En cuanto a la referencia a un aumento del impuesto de sociedades –sin especificar aún la cuantía ni la fecha: parece un tiempo muerto para pactar, dentro del Gabinete, las posturas de Calviño y Díaz– es una medida poco eficaz para la mayoría, porque no solo no beneficiará a las empresas, sino que perjudicará a los consumidores que, tarde o temprano, verán reflejado en sus facturas el coste fiscal aumentado. En cuanto a los doscientos euros de ayuda directa, no solo recuerdan a los de Zapatero sino a los de su ineficacia a plazo; no impidieron la tremenda crisis de todo tipo que el entonces presidente negaba rotundamente. Es cierto que “menos da una piedra”, sobre todo en muchos hogares donde el día a día obliga a hacer milagros, pero de ahí a hablar de “política social incomparable” va un abismo.

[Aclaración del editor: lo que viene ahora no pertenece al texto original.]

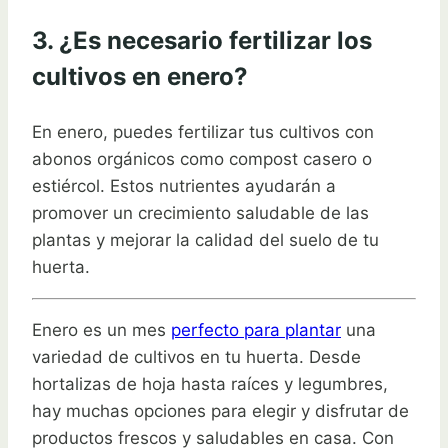
3. ¿Es necesario fertilizar los
cultivos en enero?
En enero, puedes fertilizar tus cultivos con
abonos orgánicos como compost casero o
estiércol. Estos nutrientes ayudarán a
promover un crecimiento saludable de las
plantas y mejorar la calidad del suelo de tu
huerta.
Enero es un mes
perfecto para plantar
una
variedad de cultivos en tu huerta. Desde
hortalizas de hoja hasta raíces y legumbres,
hay muchas opciones para elegir y disfrutar de
productos frescos y saludables en casa. Con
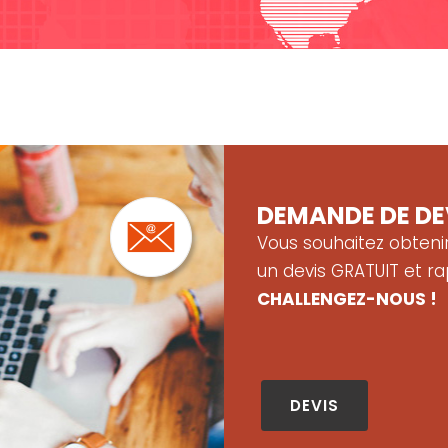
DEMAN
DE DE DE
Vous souhaitez obteni
un devis GRATUIT et ra
CHALLENGEZ-NOUS !
DEVIS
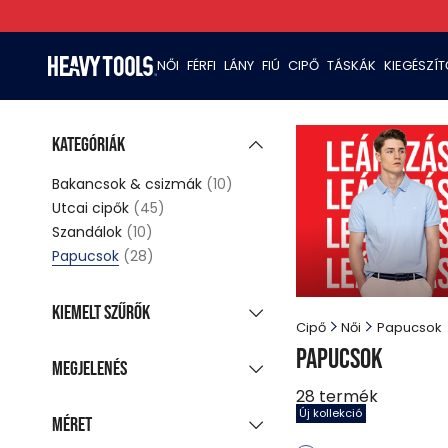
NŐI
FÉRFI
LÁNY
FIÚ
CIPŐ
TÁSKÁK
KIEGÉSZÍ
Kategóriák
Bakancsok & csizmák
(10)
Utcai cipők
(45)
Szandálok
(10)
Papucsok
(28)
Kiemelt szűrők
Cipő
Női
Papucsok
Új kollekció
(15)
Papucsok
Megjelenés
Akciós termékek
(21)
28
termék
Csoportosított
Új kollekció
Utolsó darabok
Méret
(1)
megjelenítés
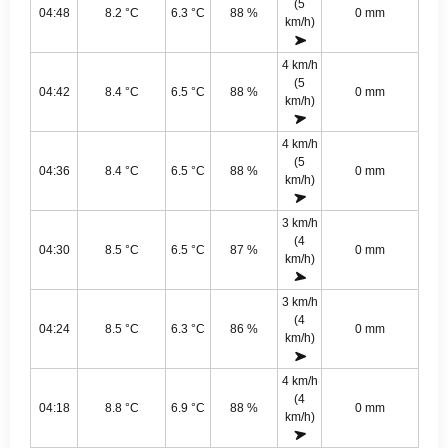
(5
04:48
8.2 °C
6.3 °C
88 %
0 mm
km/h)
4 km/h
(5
04:42
8.4 °C
6.5 °C
88 %
0 mm
km/h)
4 km/h
(5
04:36
8.4 °C
6.5 °C
88 %
0 mm
km/h)
3 km/h
(4
04:30
8.5 °C
6.5 °C
87 %
0 mm
km/h)
3 km/h
(4
04:24
8.5 °C
6.3 °C
86 %
0 mm
km/h)
4 km/h
(4
04:18
8.8 °C
6.9 °C
88 %
0 mm
km/h)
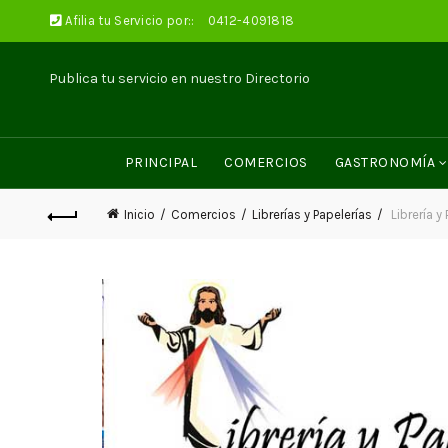
Afilia tu Servicio por::
0412-4091818
Publica tu servicio en nuestro Directorio
PRINCIPAL
COMERCIOS
GASTRONOMÍA
Inicio
Comercios
Librerías y Papelerías
Librería y 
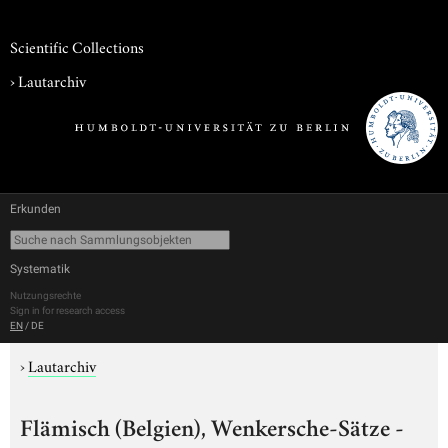
Scientific Collections
›
Lautarchiv
Erkunden
Systematik
Nutzungsrechte
Sign in for research access
EN
/
DE
›
Lautarchiv
Flämisch (Belgien), Wenkersche-Sätze -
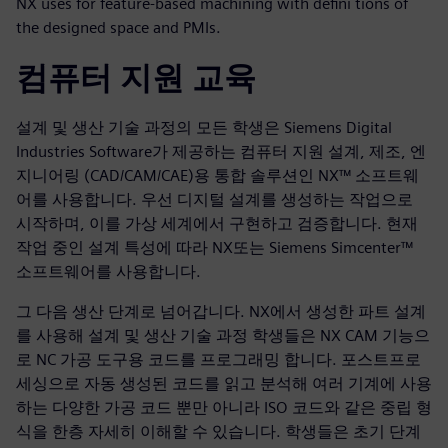
NX uses for feature-based machining with defini tions of
the designed space and PMIs.
컴퓨터 지원 교육
설계 및 생산 기술 과정의 모든 학생은 Siemens Digital
Industries Software가 제공하는 컴퓨터 지원 설계, 제조, 엔
지니어링 (CAD/CAM/CAE)용 통합 솔루션인 NX™ 소프트웨
어를 사용합니다. 우선 디지털 설계를 생성하는 작업으로
시작하며, 이를 가상 세계에서 구현하고 검증합니다. 현재
작업 중인 설계 특성에 따라 NX또는 Siemens Simcenter™
소프트웨어를 사용합니다.
그 다음 생산 단계로 넘어갑니다. NX에서 생성한 파트 설계
를 사용해 설계 및 생산 기술 과정 학생들은 NX CAM 기능으
로 NC 가공 도구용 코드를 프로그래밍 합니다. 포스트프로
세싱으로 자동 생성된 코드를 읽고 분석해 여러 기계에 사용
하는 다양한 가공 코드 뿐만 아니라 ISO 코드와 같은 중립 형
식을 한층 자세히 이해할 수 있습니다. 학생들은 초기 단계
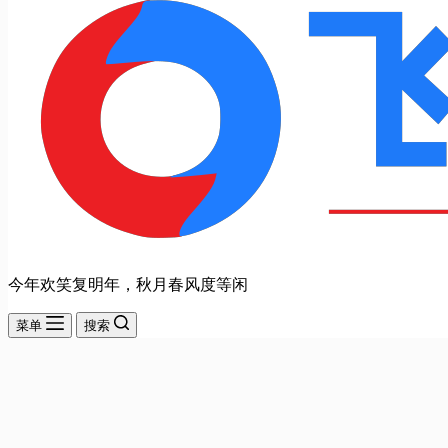
今年欢笑复明年，秋月春风度等闲
菜单
搜索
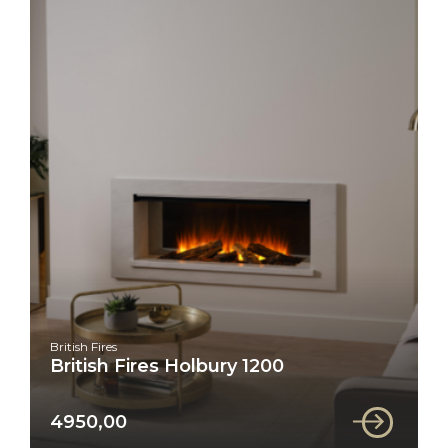
British Fires
British Fires Holbury 1200
4950,00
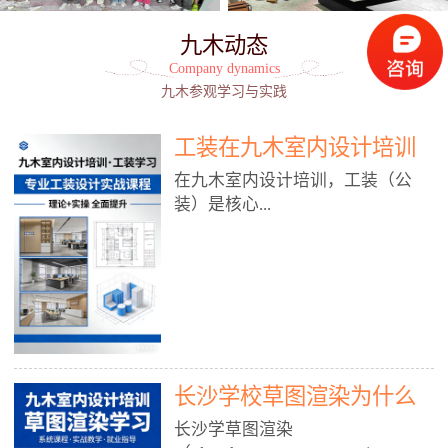
九木动态
Company dynamics
九木参观学习与实践
工装在九木室内设计培训
能学到东西吗?
在九木室内设计培训，工装（公
装）是核心...
模块之一，能学到非常系统、落
地、能直接用于工作的东西，不是
泛泛而谈，而是从规范、软件、材
料、施工到真实项目全链路覆盖。
下面给你讲得非常细、非常全面。
长沙学校草图渲染为什么
一、能学到什么（工装核心内容）
1. 工装类型全覆盖（真实商业空
九木室内设计培训机构
长沙学草图渲染
间）• 餐饮空间：中餐厅、西餐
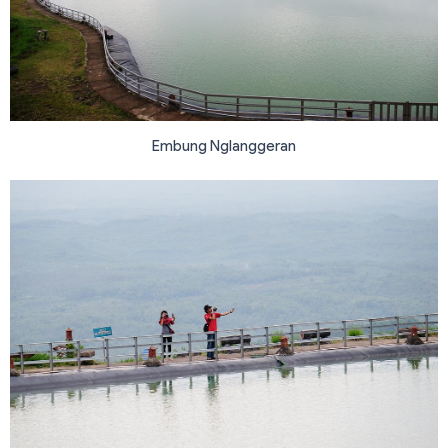
Embung Nglanggeran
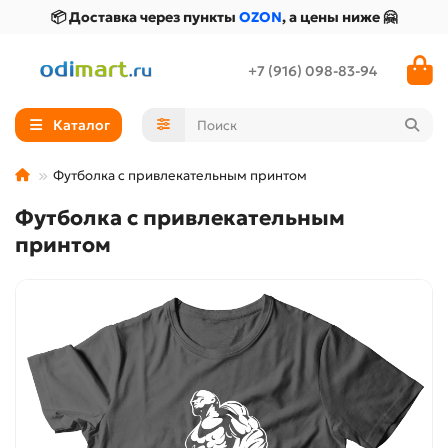
📦 Доставка через пункты
OZON
, а цены ниже 🤗
+7 (916) 098-83-94
Каталог
Футболка с привлекательным принтом
Футболка с привлекательным
принтом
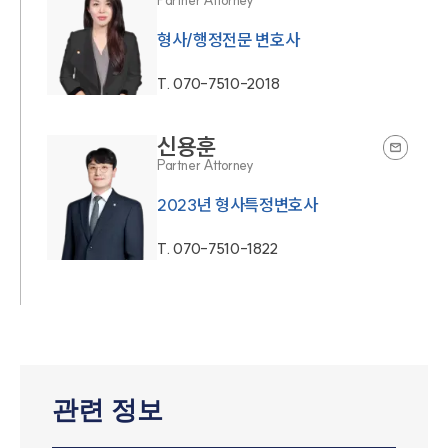
Partner Attorney
형사/행정전문 변호사
T.
070-7510-2018
신용훈
Partner Attorney
2023년 형사특정변호사
T.
070-7510-1822
관련 정보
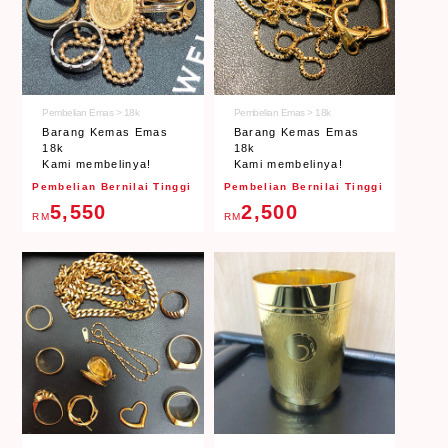
Pembelian Emas > 18k
Pembelian Emas > 18k
Barang Kemas Emas
Barang Kemas Emas
18k
18k
Kami membelinya!
Kami membelinya!
Pembelian Bernilai Tinggi
Pembelian Bernilai Tinggi
5,550
2,500
RM
RM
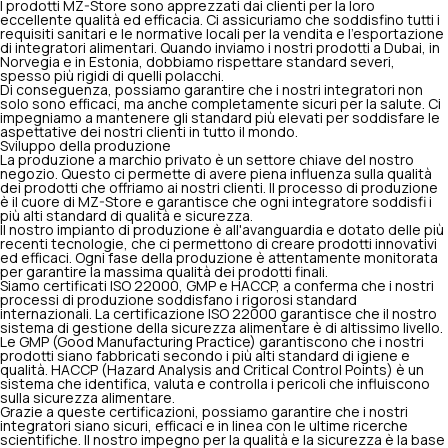
I prodotti MZ-Store sono apprezzati dai clienti per la loro
eccellente qualità ed efficacia. Ci assicuriamo che soddisfino tutti i
requisiti sanitari e le normative locali per la vendita e l'esportazione
di integratori alimentari. Quando inviamo i nostri prodotti a Dubai, in
Norvegia e in Estonia, dobbiamo rispettare standard severi,
spesso più rigidi di quelli polacchi.
Di conseguenza, possiamo garantire che i nostri integratori non
solo sono efficaci, ma anche completamente sicuri per la salute. Ci
impegniamo a mantenere gli standard più elevati per soddisfare le
aspettative dei nostri clienti in tutto il mondo.
Sviluppo della produzione
La produzione a marchio privato è un settore chiave del nostro
negozio. Questo ci permette di avere piena influenza sulla qualità
dei prodotti che offriamo ai nostri clienti. Il processo di produzione
è il cuore di MZ-Store e garantisce che ogni integratore soddisfi i
più alti standard di qualità e sicurezza.
Il nostro impianto di produzione è all'avanguardia e dotato delle più
recenti tecnologie, che ci permettono di creare prodotti innovativi
ed efficaci. Ogni fase della produzione è attentamente monitorata
per garantire la massima qualità dei prodotti finali.
Siamo certificati ISO 22000, GMP e HACCP, a conferma che i nostri
processi di produzione soddisfano i rigorosi standard
internazionali. La certificazione ISO 22000 garantisce che il nostro
sistema di gestione della sicurezza alimentare è di altissimo livello.
Le GMP (Good Manufacturing Practice) garantiscono che i nostri
prodotti siano fabbricati secondo i più alti standard di igiene e
qualità. HACCP (Hazard Analysis and Critical Control Points) è un
sistema che identifica, valuta e controlla i pericoli che influiscono
sulla sicurezza alimentare.
Grazie a queste certificazioni, possiamo garantire che i nostri
integratori siano sicuri, efficaci e in linea con le ultime ricerche
scientifiche. Il nostro impegno per la qualità e la sicurezza è la base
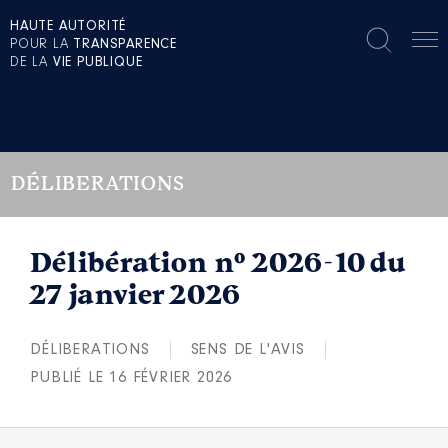
HAUTE AUTORITÉ
POUR LA
TRANSPARENCE
DE LA
VIE PUBLIQUE
DÉLIBERATIONS
Délibération n° 2026-10 du
27 janvier 2026
DÉLIBERATIONS
SENS DE L'AVIS
PUBLIÉ LE 16 FÉVRIER 2026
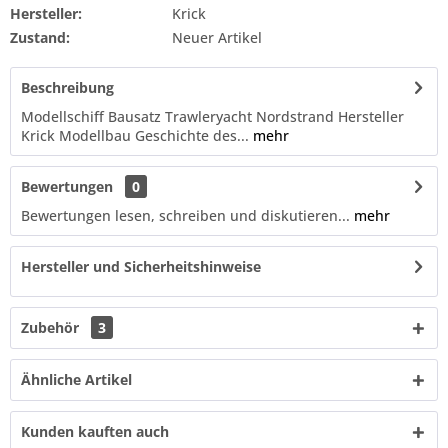
Hersteller:
Krick
Zustand:
Neuer Artikel
Beschreibung
Modellschiff Bausatz Trawleryacht Nordstrand Hersteller
Krick Modellbau Geschichte des...
mehr
Bewertungen
0
Bewertungen lesen, schreiben und diskutieren...
mehr
Hersteller und Sicherheitshinweise
Zubehör
3
Ähnliche Artikel
Kunden kauften auch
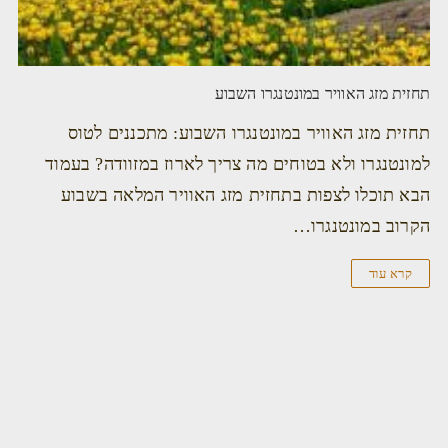
תחזית מזג האוויר במונטנגרו השבוע
תחזית מזג האוויר במונטנגרו השבוע: מתכננים לטוס
למונטנגרו ולא בטוחים מה צריך לארוז במזוודה? בעמוד
הבא תוכלו לצפות בתחזית מזג האוויר המלאה בשבוע
הקרוב במונטנגרו…
קרא עוד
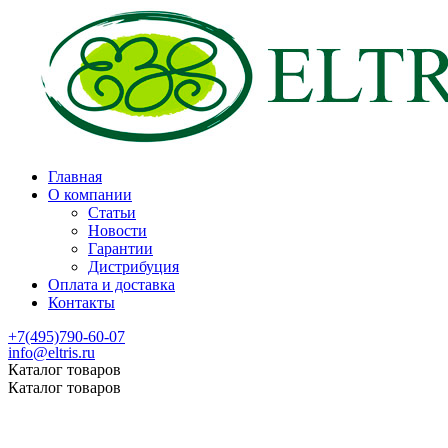
Главная
О компании
Статьи
Новости
Гарантии
Дистрибуция
Оплата и доставка
Контакты
+7(495)790-60-07
info@eltris.ru
Каталог товаров
Каталог товаров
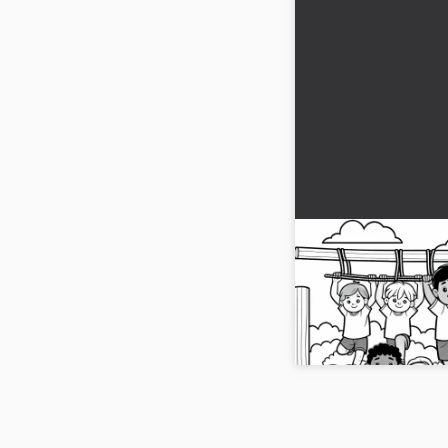
Engellere karşı 
– Ücretsiz boyam
Engelli koşu için boya
Motifi şimdi ücretsiz ind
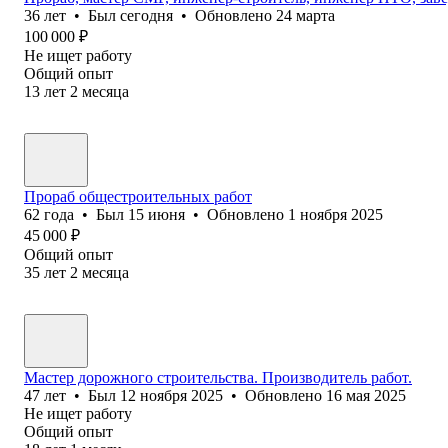
36
лет
•
Был
сегодня
•
Обновлено
24 марта
100 000
₽
Не ищет работу
Общий опыт
13
лет
2
месяца
Прораб общестроительных работ
62
года
•
Был
15 июня
•
Обновлено
1 ноября 2025
45 000
₽
Общий опыт
35
лет
2
месяца
Мастер дорожного строительства. Производитель работ.
47
лет
•
Был
12 ноября 2025
•
Обновлено
16 мая 2025
Не ищет работу
Общий опыт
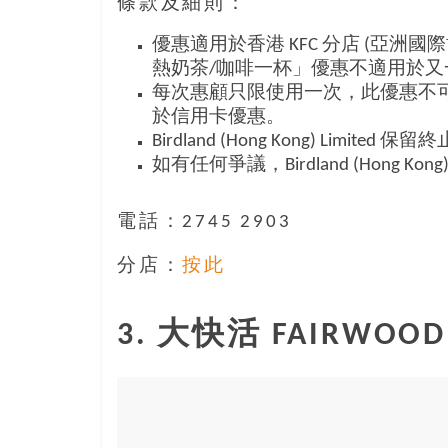
條款及細則：
優惠適用於香港 KFC 分店 (亞洲
熱奶茶/咖啡一杯」優惠不適用於又
每次惠顧只限使用一次，此優惠不
於信用卡優惠。
Birdland (Hong Kong) L
如有任何爭議，Birdland (Hong Kon
電話：2745 2903
分店：
按此
3. 大快活 FAIRWOOD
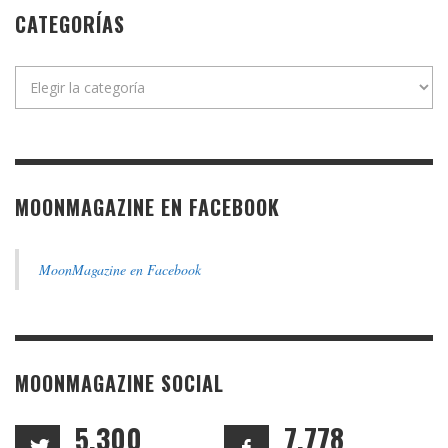
CATEGORÍAS
Categorías
MOONMAGAZINE EN FACEBOOK
MoonMagazine en Facebook
MOONMAGAZINE SOCIAL
5,300
7,778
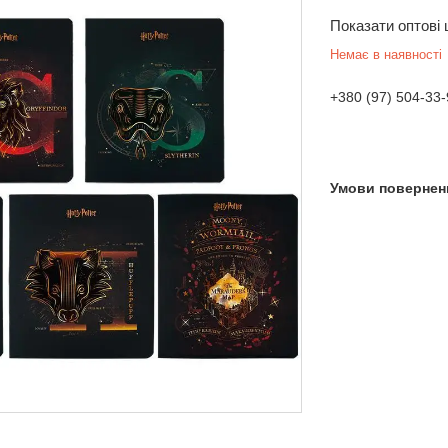
Показати оптові 
Немає в наявності
+380 (97) 504-33-
 Україна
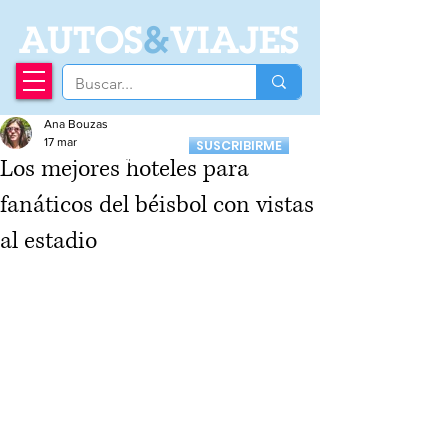
A
UTOS
&
VIAJES
Ana Bouzas
Recibí nuestro
17 mar
SUSCRIBIRME
Newsletter
Los mejores hoteles para
fanáticos del béisbol con vistas
al estadio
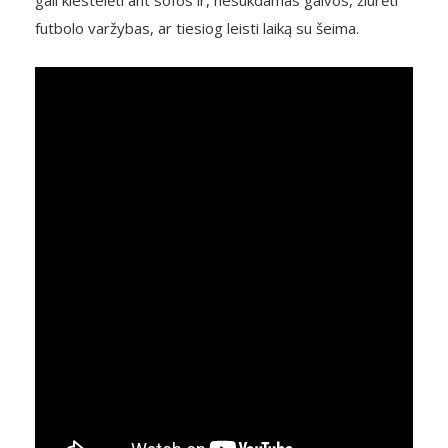
futbolo varžybas, ar tiesiog leisti laiką su šeima.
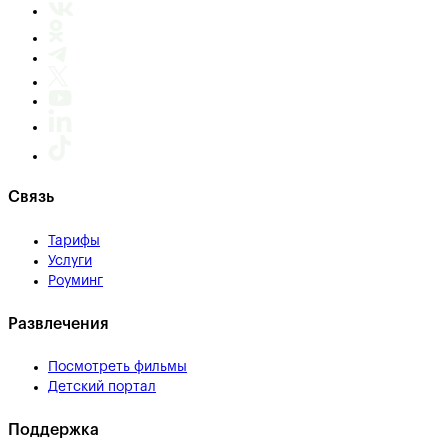
Связь
Тарифы
Услуги
Роуминг
Развлечения
Посмотреть фильмы
Детский портал
Поддержка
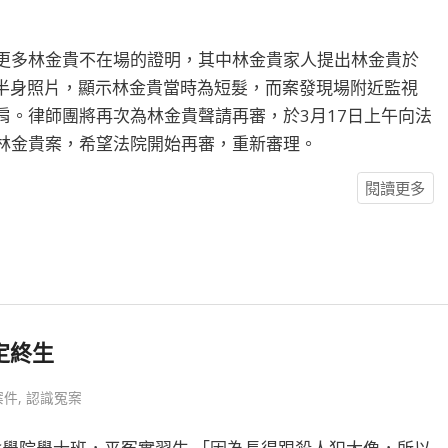
更多林金貴不在場的證明，其中林金貴家人提出林金貴於
的半身照片，顯示林金貴當時為短髮，而案發現場附近監視
肩。律師團將再次為林金貴聲請再審，於3月17日上午向法
林金貴案，希望法院開始再審，重新審理。
閱讀更多
定終生
案件
,
認識冤案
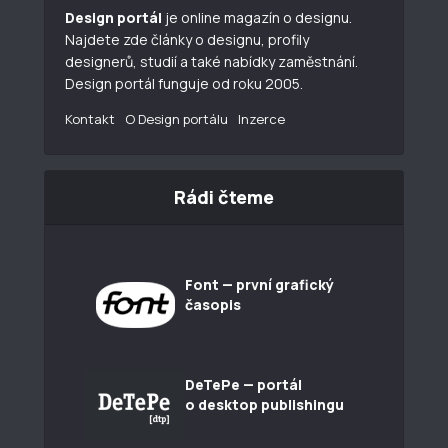
Design portál
je online magazín o designu.
Najdete zde články o designu, profily
designerů, studií a také nabídky zaměstnání.
Design portál funguje od roku 2005.
Kontakt
O Design portálu
Inzerce
Rádi čteme
Font — první grafický
časopis
DeTePe — portál
o desktop publishingu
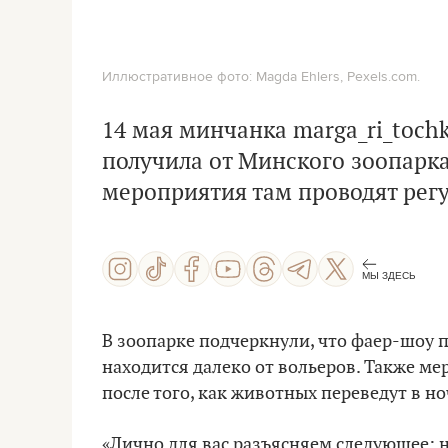
Иллюстративное фото: Magda Ehlers, Pexels.com.
14 мая минчанка marga_ri_tochk
получила от Минского зоопарка
мероприятия там проводят регул
МЫ ЗДЕСЬ
В зоопарке подчеркнули, что фаер-шоу 
находится далеко от вольеров. Также ме
после того, как животных переведут в 
«Лично для вас разъясняем следующее:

Sin más intención que exponer un punto de vista particular, es casi obligatoria la conformidad con la tesis de don Pedro Sánchez en cuanto a lo positivo de la reducción de las tarifas del transporte público. Es algo más, bastante más que una gota de agua en el océano: beneficiará a los abonados y por tanto ayudará también a las empresas, pero su ámbito de eficacia dibujará sobre todo una geografía urbana, y es dudoso que impulse de forma generalizada el uso de esa modalidad. Todo lo cual lleva a dos tipos de conclusiones y una moraleja: la primera, que en el fondo el “plan de choque” es más cosmética que solución; la segunda, insistir en que, pese a todo menos da una piedra. La moraleja, en fin, es que del oficio político no conviene fiarse mucho: sus protagonistas solo reaccionan cuando les dan una patada en el culo electoral.